If a line in the entries below contains "round", copy it.

=======

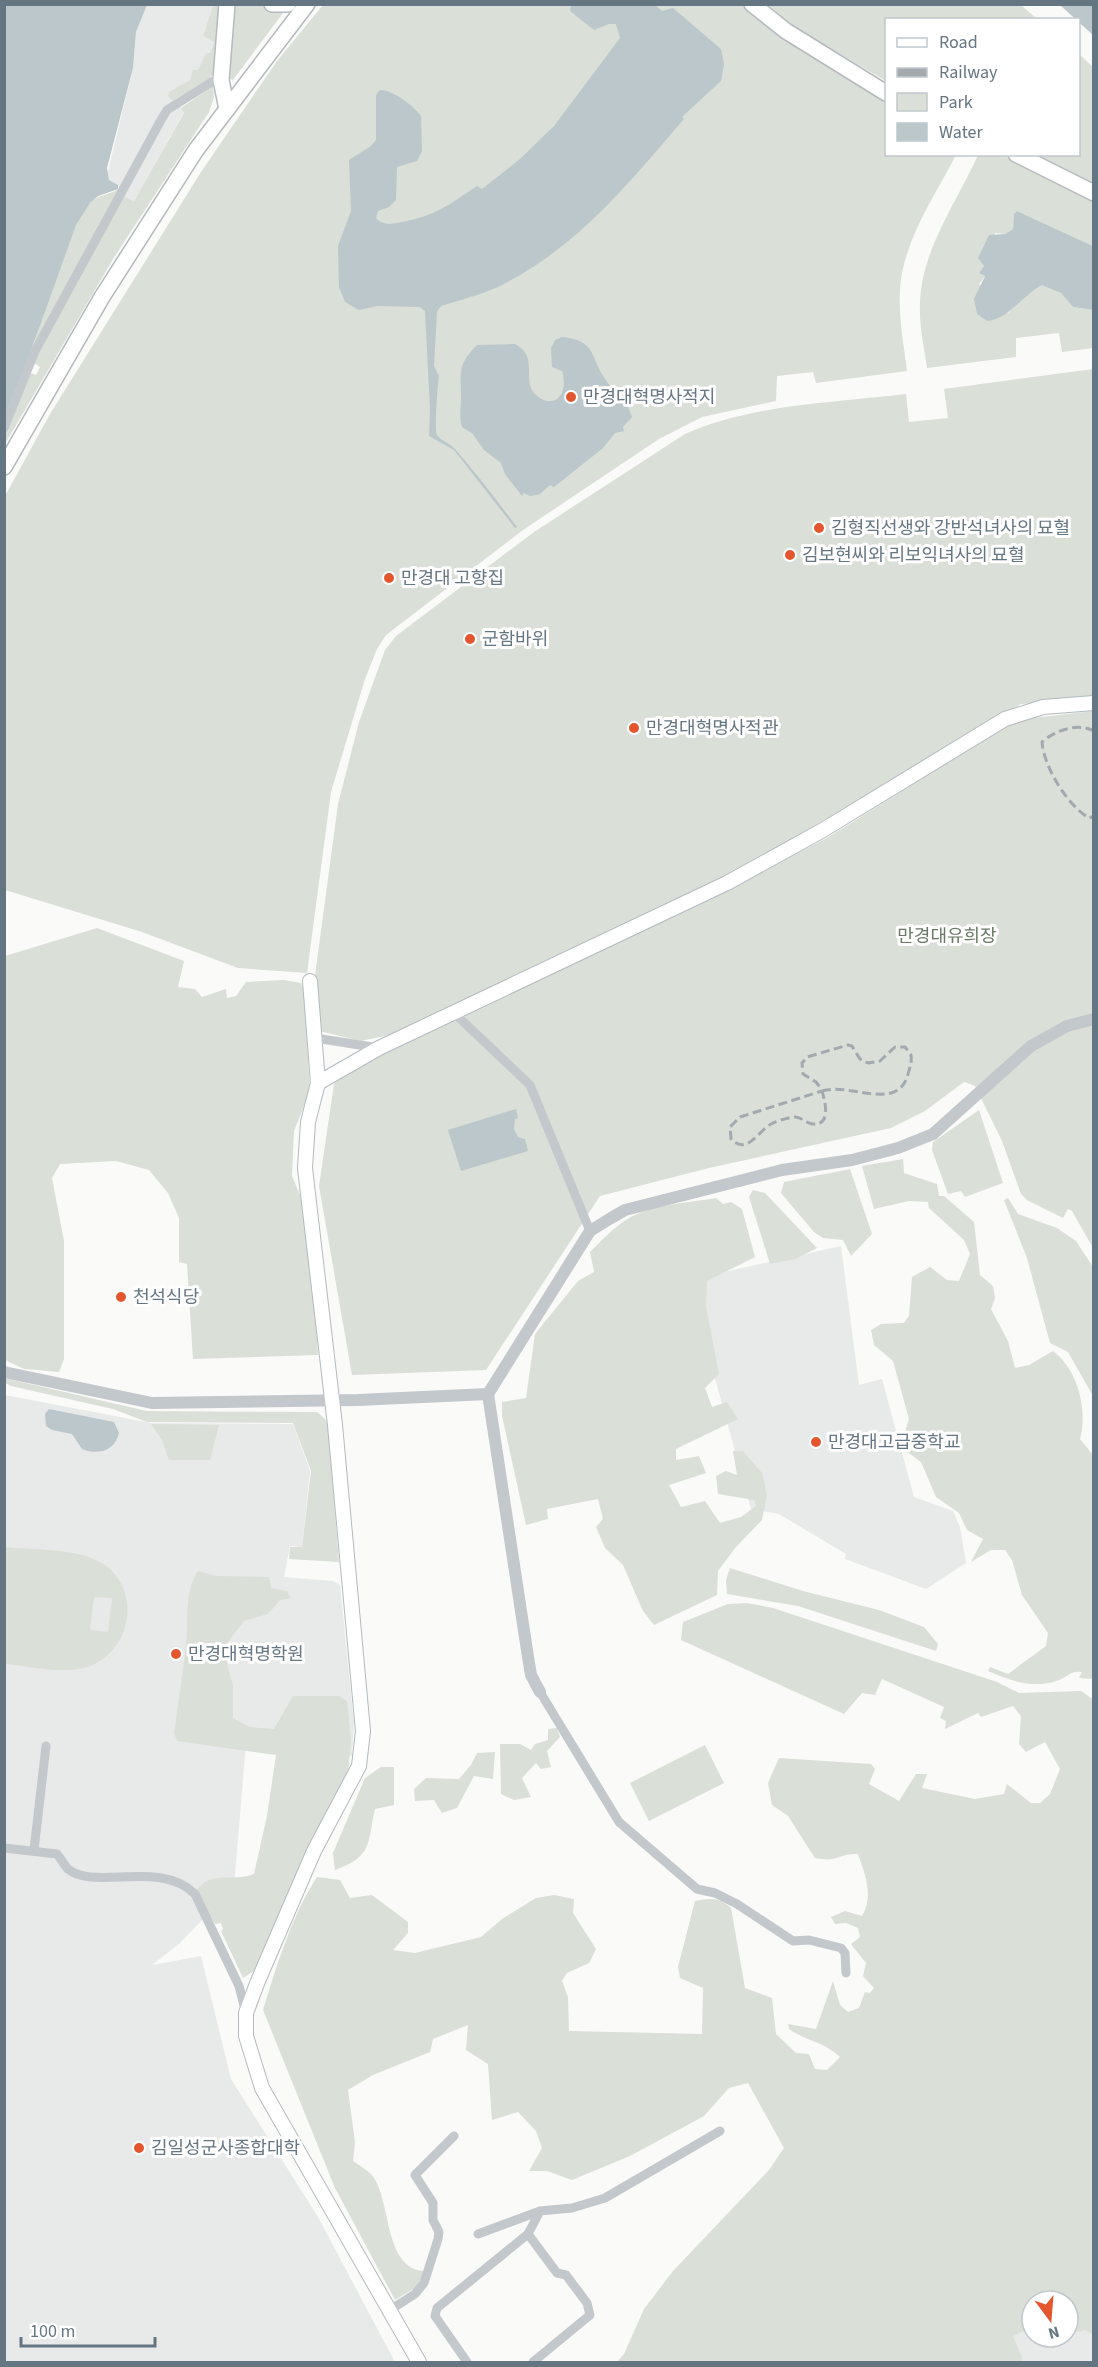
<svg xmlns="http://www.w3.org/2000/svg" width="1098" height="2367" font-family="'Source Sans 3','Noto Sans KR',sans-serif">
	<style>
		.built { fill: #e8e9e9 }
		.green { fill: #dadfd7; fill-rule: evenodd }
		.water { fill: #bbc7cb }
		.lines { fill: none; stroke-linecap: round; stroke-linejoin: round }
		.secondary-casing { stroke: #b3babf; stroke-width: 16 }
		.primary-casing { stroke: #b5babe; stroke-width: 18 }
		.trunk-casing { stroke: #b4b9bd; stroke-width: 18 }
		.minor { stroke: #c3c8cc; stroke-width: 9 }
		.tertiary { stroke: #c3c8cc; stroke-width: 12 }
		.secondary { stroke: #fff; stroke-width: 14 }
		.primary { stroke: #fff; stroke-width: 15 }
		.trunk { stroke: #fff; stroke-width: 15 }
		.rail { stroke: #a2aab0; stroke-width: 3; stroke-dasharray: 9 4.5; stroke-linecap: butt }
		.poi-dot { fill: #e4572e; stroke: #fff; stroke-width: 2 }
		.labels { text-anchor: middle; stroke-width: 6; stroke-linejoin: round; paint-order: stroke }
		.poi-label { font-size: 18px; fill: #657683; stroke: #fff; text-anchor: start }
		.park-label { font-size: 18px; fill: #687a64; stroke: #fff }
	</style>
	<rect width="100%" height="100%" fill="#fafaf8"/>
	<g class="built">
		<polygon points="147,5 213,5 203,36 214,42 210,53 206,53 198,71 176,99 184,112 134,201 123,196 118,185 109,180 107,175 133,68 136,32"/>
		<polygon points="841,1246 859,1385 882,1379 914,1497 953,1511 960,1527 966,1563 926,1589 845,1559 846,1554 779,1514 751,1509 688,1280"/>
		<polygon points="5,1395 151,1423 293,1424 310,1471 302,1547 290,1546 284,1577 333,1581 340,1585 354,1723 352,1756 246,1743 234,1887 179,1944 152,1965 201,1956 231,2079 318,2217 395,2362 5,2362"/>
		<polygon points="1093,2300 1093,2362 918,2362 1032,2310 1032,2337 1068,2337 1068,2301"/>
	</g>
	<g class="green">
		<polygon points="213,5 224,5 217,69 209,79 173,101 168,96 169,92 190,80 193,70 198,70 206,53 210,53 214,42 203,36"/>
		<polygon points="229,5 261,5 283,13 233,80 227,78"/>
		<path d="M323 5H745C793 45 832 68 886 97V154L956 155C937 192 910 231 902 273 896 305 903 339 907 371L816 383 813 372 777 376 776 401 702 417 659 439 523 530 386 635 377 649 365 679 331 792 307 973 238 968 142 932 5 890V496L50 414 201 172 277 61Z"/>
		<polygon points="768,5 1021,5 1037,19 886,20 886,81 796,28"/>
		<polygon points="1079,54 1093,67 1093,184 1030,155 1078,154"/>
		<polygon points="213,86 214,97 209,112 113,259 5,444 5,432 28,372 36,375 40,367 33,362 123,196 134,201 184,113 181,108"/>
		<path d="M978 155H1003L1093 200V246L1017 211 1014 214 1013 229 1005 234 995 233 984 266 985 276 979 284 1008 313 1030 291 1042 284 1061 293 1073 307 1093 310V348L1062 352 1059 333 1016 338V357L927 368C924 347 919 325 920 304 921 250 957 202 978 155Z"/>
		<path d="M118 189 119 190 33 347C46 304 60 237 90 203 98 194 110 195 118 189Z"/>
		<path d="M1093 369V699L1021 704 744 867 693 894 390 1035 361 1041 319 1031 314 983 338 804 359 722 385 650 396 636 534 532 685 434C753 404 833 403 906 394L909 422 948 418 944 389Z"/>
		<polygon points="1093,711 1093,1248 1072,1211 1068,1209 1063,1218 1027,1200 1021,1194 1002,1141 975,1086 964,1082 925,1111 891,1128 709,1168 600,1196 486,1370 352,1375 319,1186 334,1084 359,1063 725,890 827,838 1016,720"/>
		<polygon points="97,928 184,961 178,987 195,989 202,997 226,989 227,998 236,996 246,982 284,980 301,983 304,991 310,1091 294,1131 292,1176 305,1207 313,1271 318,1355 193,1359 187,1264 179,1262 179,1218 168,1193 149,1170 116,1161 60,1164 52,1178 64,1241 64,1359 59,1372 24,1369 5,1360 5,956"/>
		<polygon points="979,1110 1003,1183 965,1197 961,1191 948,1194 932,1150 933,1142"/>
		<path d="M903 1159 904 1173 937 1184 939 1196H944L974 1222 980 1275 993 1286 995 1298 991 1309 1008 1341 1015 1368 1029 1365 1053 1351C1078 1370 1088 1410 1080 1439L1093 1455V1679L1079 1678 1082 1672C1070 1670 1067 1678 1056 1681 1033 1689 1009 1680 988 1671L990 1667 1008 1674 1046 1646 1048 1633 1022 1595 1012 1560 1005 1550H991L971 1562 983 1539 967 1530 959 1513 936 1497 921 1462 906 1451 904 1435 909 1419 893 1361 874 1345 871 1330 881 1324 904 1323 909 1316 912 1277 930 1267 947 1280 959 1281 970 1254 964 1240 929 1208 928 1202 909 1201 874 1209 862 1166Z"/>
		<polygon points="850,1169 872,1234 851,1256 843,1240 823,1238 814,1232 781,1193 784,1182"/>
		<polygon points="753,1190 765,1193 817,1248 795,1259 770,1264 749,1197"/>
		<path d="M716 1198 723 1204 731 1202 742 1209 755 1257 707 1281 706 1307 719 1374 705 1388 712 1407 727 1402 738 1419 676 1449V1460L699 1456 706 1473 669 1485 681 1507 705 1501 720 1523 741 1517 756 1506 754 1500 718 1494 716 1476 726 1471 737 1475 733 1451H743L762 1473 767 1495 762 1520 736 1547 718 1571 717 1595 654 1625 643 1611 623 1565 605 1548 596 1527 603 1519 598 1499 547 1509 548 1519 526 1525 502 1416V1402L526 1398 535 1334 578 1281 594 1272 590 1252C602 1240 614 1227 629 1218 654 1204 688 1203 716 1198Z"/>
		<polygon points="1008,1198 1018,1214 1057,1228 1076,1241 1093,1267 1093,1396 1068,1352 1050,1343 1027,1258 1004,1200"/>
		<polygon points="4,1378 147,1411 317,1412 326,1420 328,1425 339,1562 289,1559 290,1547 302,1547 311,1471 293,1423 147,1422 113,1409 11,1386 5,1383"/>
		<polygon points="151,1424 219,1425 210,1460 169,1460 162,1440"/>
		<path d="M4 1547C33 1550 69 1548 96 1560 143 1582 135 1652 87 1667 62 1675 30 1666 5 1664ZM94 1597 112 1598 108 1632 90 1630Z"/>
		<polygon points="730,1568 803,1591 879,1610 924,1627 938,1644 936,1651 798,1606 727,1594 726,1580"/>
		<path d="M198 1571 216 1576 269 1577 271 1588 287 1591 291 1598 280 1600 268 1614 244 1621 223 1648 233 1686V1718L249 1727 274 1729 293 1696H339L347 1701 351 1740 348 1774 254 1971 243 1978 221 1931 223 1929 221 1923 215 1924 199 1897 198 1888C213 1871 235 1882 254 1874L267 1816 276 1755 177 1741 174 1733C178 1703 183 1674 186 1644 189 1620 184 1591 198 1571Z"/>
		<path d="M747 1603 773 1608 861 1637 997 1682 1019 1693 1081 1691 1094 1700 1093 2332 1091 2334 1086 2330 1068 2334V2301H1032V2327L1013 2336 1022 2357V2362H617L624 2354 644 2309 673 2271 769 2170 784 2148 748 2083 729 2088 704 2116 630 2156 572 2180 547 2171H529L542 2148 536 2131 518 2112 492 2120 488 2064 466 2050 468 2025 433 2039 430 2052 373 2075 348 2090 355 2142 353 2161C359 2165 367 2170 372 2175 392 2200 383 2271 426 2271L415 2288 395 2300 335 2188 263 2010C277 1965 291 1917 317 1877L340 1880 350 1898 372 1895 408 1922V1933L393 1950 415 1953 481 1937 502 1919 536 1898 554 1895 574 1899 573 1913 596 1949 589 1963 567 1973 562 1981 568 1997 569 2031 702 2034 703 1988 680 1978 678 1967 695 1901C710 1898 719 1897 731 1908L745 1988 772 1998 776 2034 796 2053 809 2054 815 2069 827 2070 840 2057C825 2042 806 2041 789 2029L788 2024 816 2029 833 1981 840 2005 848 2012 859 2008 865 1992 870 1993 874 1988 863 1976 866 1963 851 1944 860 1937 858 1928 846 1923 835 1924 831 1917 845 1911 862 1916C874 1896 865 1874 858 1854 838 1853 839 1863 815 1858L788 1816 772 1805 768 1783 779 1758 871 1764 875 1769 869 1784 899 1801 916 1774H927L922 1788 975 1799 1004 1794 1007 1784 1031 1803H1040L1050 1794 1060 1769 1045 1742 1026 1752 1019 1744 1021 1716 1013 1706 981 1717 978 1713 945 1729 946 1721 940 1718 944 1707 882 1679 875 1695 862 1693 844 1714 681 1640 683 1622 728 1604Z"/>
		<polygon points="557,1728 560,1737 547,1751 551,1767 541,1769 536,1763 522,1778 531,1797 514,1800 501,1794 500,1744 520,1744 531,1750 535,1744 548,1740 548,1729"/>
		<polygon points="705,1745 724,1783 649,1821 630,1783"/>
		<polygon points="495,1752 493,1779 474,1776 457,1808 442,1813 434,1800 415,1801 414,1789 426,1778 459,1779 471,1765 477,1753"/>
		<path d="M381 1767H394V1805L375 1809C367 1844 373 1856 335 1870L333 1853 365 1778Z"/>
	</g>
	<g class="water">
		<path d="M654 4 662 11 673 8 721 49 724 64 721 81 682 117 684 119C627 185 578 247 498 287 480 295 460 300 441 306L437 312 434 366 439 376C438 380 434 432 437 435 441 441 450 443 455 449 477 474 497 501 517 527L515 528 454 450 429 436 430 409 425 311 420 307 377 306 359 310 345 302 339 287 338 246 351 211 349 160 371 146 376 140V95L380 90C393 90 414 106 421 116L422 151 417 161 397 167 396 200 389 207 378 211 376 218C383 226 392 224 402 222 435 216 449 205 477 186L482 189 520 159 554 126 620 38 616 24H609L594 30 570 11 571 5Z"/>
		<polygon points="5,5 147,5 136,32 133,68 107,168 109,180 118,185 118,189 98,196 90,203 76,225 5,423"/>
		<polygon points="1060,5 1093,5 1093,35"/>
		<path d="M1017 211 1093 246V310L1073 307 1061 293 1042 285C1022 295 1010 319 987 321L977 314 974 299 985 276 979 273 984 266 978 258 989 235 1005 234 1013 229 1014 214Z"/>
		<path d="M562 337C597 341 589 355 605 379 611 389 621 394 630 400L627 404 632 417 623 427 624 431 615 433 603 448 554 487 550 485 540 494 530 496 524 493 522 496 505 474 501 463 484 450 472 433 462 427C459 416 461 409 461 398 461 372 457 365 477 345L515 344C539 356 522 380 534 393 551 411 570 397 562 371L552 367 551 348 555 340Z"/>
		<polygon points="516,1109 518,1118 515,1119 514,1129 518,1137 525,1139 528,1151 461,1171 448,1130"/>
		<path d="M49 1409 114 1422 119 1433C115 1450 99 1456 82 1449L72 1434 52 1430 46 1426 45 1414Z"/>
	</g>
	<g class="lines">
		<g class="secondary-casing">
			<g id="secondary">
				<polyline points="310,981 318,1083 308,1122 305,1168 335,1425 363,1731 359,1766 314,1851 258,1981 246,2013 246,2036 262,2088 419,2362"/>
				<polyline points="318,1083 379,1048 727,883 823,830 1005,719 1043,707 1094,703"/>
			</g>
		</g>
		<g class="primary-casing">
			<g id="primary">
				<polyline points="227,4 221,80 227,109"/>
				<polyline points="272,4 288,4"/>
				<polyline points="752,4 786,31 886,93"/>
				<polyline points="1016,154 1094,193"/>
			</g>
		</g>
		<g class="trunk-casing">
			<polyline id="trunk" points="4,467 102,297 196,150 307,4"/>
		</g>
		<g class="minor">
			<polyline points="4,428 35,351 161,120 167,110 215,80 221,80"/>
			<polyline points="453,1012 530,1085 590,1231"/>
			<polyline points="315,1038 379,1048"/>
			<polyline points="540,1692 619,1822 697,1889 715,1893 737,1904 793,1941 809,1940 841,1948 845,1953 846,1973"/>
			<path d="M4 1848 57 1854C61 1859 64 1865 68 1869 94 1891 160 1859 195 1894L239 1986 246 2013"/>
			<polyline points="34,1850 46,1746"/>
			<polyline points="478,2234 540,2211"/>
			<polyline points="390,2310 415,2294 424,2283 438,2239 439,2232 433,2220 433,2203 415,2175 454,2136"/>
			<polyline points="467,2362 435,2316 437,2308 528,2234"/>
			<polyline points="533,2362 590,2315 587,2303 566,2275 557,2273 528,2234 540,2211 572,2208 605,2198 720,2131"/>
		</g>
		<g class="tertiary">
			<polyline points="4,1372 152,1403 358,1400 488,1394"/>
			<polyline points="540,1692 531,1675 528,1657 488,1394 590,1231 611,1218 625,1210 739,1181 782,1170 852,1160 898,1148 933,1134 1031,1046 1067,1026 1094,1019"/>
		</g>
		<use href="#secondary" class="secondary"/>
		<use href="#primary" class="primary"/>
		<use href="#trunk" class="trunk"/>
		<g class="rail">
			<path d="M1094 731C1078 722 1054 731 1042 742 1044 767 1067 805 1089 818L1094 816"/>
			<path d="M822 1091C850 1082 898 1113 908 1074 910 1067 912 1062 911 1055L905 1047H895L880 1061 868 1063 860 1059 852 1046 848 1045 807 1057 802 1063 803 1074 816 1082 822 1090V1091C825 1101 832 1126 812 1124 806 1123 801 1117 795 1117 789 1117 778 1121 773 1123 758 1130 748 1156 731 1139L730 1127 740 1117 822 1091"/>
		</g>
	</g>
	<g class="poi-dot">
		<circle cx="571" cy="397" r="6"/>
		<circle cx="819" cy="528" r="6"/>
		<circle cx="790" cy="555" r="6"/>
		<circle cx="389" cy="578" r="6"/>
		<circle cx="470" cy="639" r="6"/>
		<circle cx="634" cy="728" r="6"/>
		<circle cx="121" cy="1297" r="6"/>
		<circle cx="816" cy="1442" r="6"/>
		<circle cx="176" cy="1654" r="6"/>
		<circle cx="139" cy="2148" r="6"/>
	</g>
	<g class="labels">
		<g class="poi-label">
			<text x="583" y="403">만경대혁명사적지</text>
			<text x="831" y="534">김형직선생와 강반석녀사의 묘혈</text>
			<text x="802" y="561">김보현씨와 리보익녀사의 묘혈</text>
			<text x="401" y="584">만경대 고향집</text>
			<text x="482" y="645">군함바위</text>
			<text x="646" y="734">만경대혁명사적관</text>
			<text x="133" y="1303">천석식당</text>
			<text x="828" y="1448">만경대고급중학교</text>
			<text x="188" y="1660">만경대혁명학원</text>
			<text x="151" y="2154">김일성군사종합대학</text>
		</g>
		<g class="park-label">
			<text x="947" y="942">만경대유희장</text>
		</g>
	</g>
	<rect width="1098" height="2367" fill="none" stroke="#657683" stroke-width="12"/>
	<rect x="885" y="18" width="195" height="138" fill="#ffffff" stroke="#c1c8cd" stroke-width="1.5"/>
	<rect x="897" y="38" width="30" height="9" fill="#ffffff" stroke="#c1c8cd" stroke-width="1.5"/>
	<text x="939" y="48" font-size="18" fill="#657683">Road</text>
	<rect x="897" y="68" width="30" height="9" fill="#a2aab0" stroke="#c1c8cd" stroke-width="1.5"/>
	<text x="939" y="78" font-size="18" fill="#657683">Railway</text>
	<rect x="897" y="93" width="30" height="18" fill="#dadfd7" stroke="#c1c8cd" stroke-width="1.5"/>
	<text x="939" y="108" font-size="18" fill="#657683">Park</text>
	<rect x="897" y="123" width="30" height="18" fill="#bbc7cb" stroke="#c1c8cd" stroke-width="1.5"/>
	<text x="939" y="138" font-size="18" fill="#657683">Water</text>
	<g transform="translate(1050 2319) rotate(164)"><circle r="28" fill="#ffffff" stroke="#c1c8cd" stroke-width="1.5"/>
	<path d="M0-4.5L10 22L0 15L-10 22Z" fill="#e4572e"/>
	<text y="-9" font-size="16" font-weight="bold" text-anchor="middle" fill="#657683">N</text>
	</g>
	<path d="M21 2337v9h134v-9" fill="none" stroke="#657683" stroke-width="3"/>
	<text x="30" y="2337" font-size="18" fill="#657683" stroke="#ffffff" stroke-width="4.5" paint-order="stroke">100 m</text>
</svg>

=======

THE COMPLETED TASK:
		.lines { fill: none; stroke-linecap: round; stroke-linejoin: round }
		.labels { text-anchor: middle; stroke-width: 6; stroke-linejoin: round; paint-order: stroke }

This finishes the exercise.